Countess of Oxford and Mortimer Henrietta Cavendish Harley (1694–1755)
Dictionary of National Biography (1885–1900)
HARLEY, EDWARD, second Earl of Oxford (1689–1741) ... married on 31 Oct. 1713 Lady Henrietta Cavendish Holies, only daughter and heiress of John, fourth earl of Clare, created duke of Newcastle, by Lady Margaret Cavendish, third daughter and co-heiress of Henry, second duke of Newcastle. Of 500,000l. which his wife brought him, 400,000l. is said to have been sacrificed to 'indolence, good-nature, and want of worldly wisdom.' A dull, worthy woman, the countess disliked most of the wits who surrounded her husband, and she 'hated' Pope. She was, however, a favourite with Lady Mary Wortley Montagu (cf. the latter's Letters, ed. Wharncliffe and Thomas, i. 94, ii. 92, 93, 128). Her correspondence with Lady Sundon, extending from 1731 to 1735, is in Addit. MS. 20104, ff. 90–8. She passed her widowhood at Welbeck, where she spent 40,000l. in improvements, and occupied herself in arranging the ancestral portraits and attaching inscriptions to them, and in gathering together all the other memorials she could discover of the various 'great families which centred in herself' (Walpole, Letters, ed. Cunningham, iii. 32). She employed Vertue, the proofs of whose works the earl had zealousy collected, to catalogue all the pictures and portraits left to her by her husband (Notes and Queries, 3rd ser. iv.286), but she retained few of the earl's treasures. The miscellaneous curiosities, with the coins, medals, and portraits, were sold by auction in March 1742, and the books, including about 50,000 printed books, 41,000 prints, and 350,000 pamphlets, were bought the same year by Thomas Osborne, the bookseller of Gray's Inn, for 13,000l., which was several thousand pounds less than the cost of binding. Osborne found his purchase a heavy investment. The sale catalogue of the coins was compiled by George North, F.S.A. ; that of the library partly by William Oldys, in five volumes 8vo, London, 1743-5, while Johnson contributed an introduction ('Catalogus Bibliothecæ Harleianæ in locos communes distributus cum Indice Auctorum'). Under the title of the 'Harleian Miscellany' a selection of scarce pamphlets and tracts found in the library was made by Oldys and printed in eight volumes 8vo, London, 1744-6, with a preface by Johnson. The best edition is that by Thomas Park, in ten volumes 4to, London, 1808-13. A 'Collection of Voyages and Travels,' compiled from the same source, appeared in two volumes fol., London, 1745.

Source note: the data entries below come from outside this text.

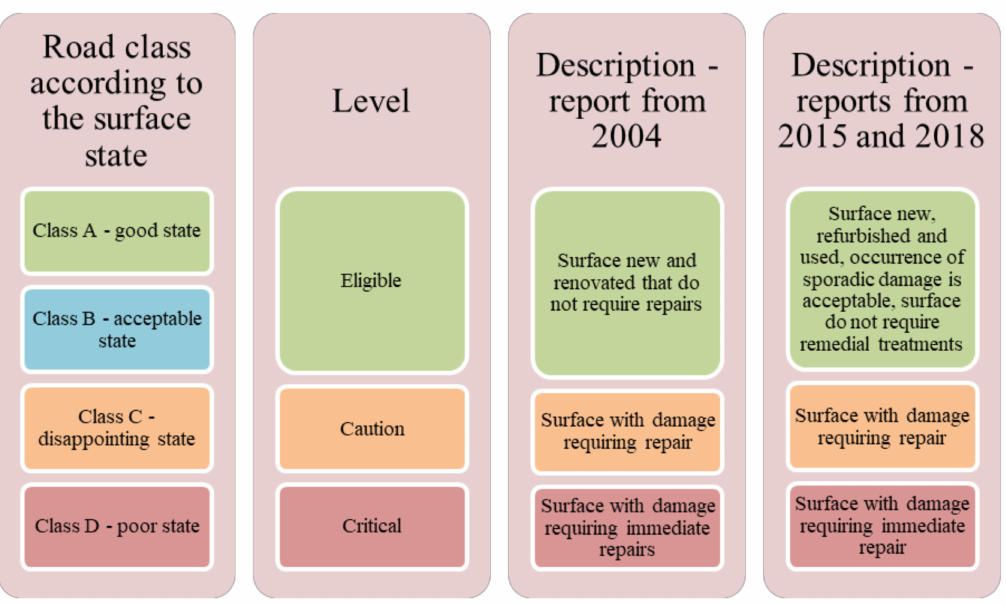
Figure 5. Road classification based on their technical condition Source: the authors, based on [64]. Among the indicators considered, the indicator of immediate repair needs (Irn) in the provinces was assessed, where ‘immediate needs’ concern road sections in bad condition (class D) [64]. According to data referring to the state of roads in the Polish provinces compared with the use of carthographic methods, Figure 6 presents a comparison of Irn acquired from the three mentioned reports (from 2004, 2015 and 2018).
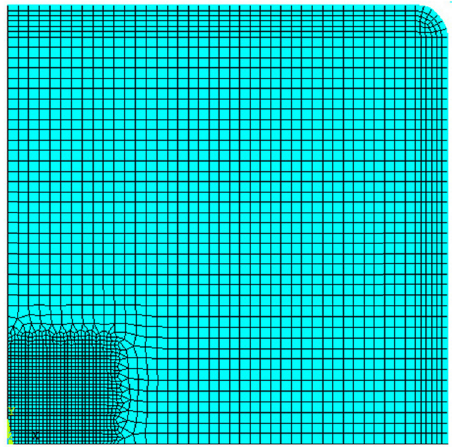
Figure 1: Two - dimensional heat transfer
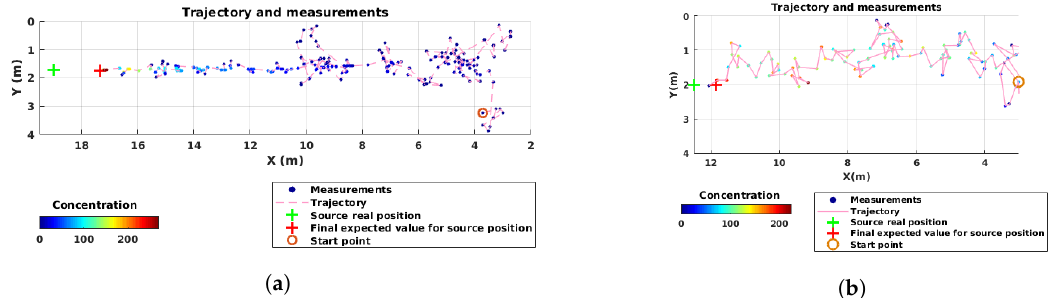
Figure 11. Two examples of the robot’s trajectory in the local framework: ( a ) simulation; and ( b ) wind tunnel. The initial position of the robot is shown with an orange circle; the actual source position (green cross) as well as its estimated location (red cross) are also indicated. On each sampled point, the measured concentration is indicated by the color of the circle, which corresponds to the averaged value of the measurements in a 5-s time window. The measured concentrations are relative values given by the sensor in mV .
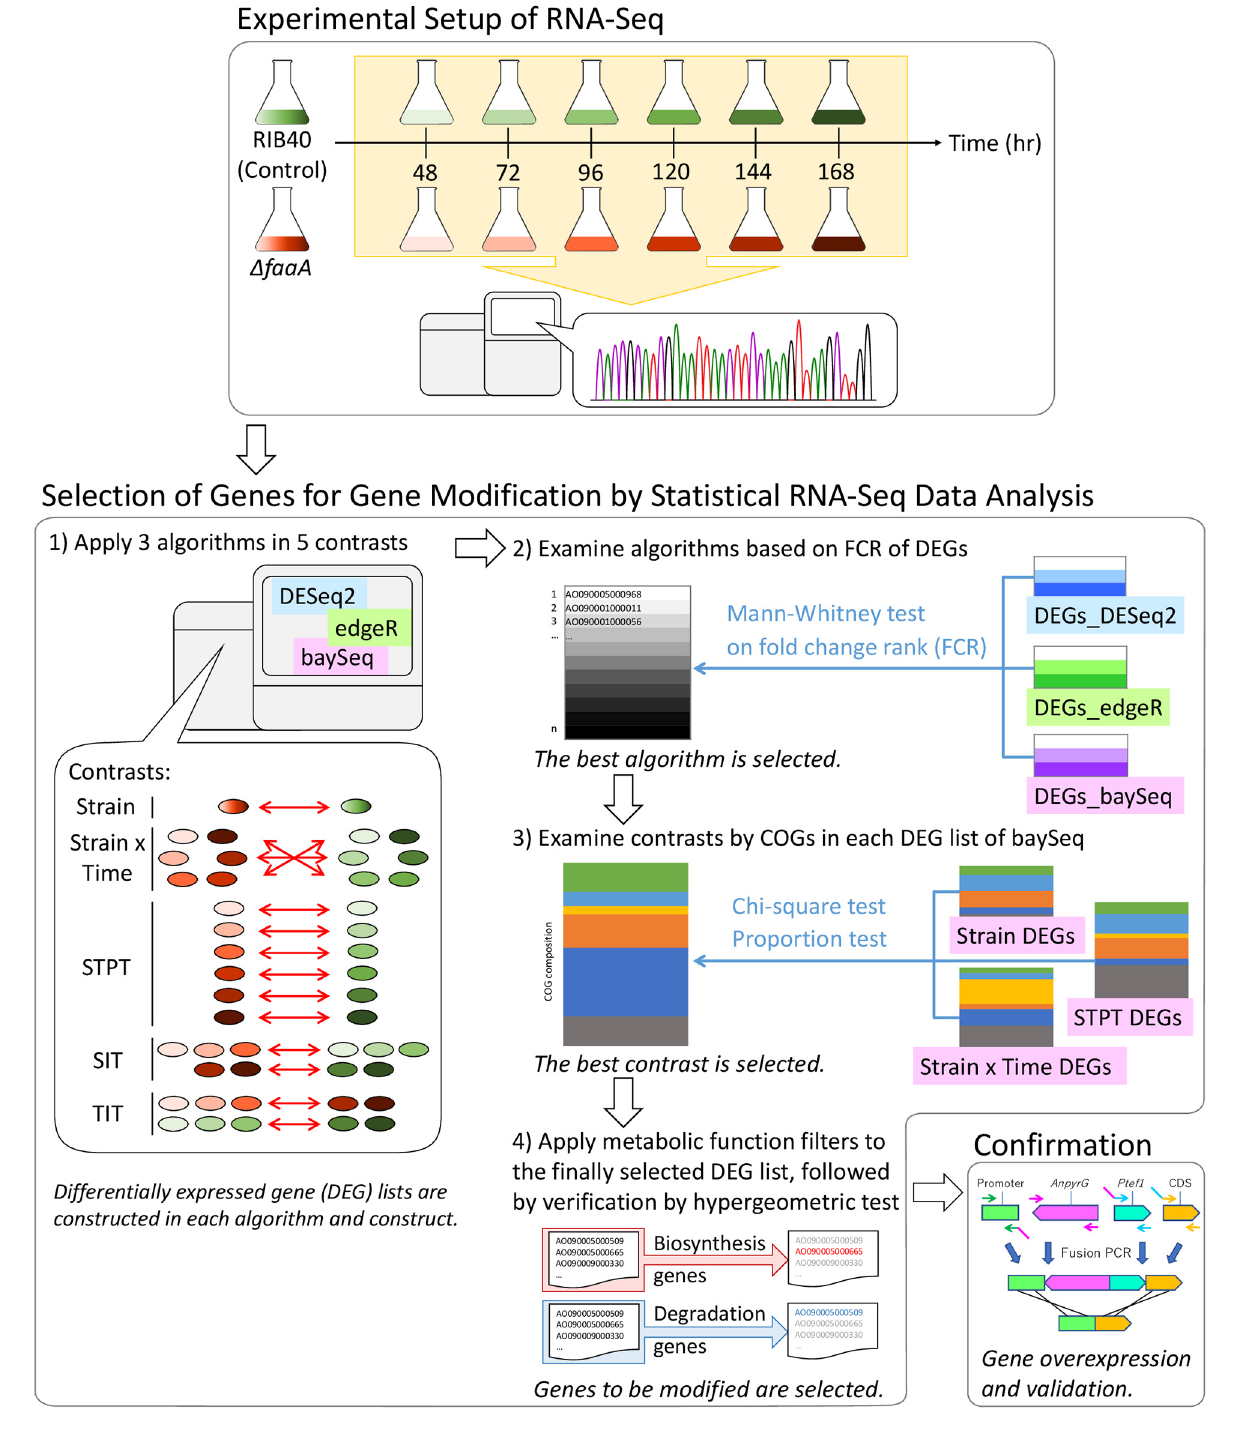
FIGURE 1 | Flow chart of the methodology used to select candidate genes for genetic modification for increasing FFA secretory productivity. Genome-scale RNA samples were prepared in 24 h intervals, from 48 to 168 h, from the RIB40 control and (cid:49) faaA strains. RNA samples were subjected to RNA-Seq and processed into normalized gene expression data for analysis. Analysis started with the extraction of differentially expressed genes by three algorithms (DESeq2, edgeR, and baySeq), followed by their comparison after being separated into five contrast categories: Strain, Strain × Time, Single Time Point (STPT), Strain Impact (SIT), and Time Impact (TIT). The resulting gene lists were analyzed by the Mann–Whitney test, and the results from the most robust method were further analyzed using clusters of orthologous groups (COG). Finally, the results were refined using functional gene lists ( Supplementary Table 1 ) to reduce the number of final candidates that were then verified by genetic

That the manuscripts might not be dispersed, Lady Oxford parted with them in 1753 to the nation for the insignificant sum of 10,000l. (26 Geo. II, c. 22, sec. 3). They now form the Harleian collection in the British Museum, and consist of 7,639 volumes, besides 14,236 original rolls, charters, deeds, and other legal documents. A catalogue of the contents of the manuscript volumes (exclusive of the charters, &c.) was published in two volumes fol., London, 1759-63, the compilation of H. Wanley, D. Casley, and W. Hocker; another, the work of R. Nares, Sir H. Ellis, and T. H. Horne, in four volumes fol., London, 1808-12. A manuscript catalogue of the charters, in the handwriting of Samuel Ayscough [q. v.], is now in use at the British Museum. A new index is in preparation.
Lady Oxford died on 9 Dec. 1755, aged 62, and was buried with her husband on the 26th. Their only surviving child, Margaret Cavendish (1715–1785), who married, on 11 June 1734, William Bentinck, second duke of Portland, was the 'noble, lovely little Peggy,' celebrated by Prior. Harley's portrait by Mahl was engraved by Vertue. In 1731 Thomas Gent [q.v.] addressed to him epistles in prose and verse respecting a proposed supplement to Walton's Polyglott Bible.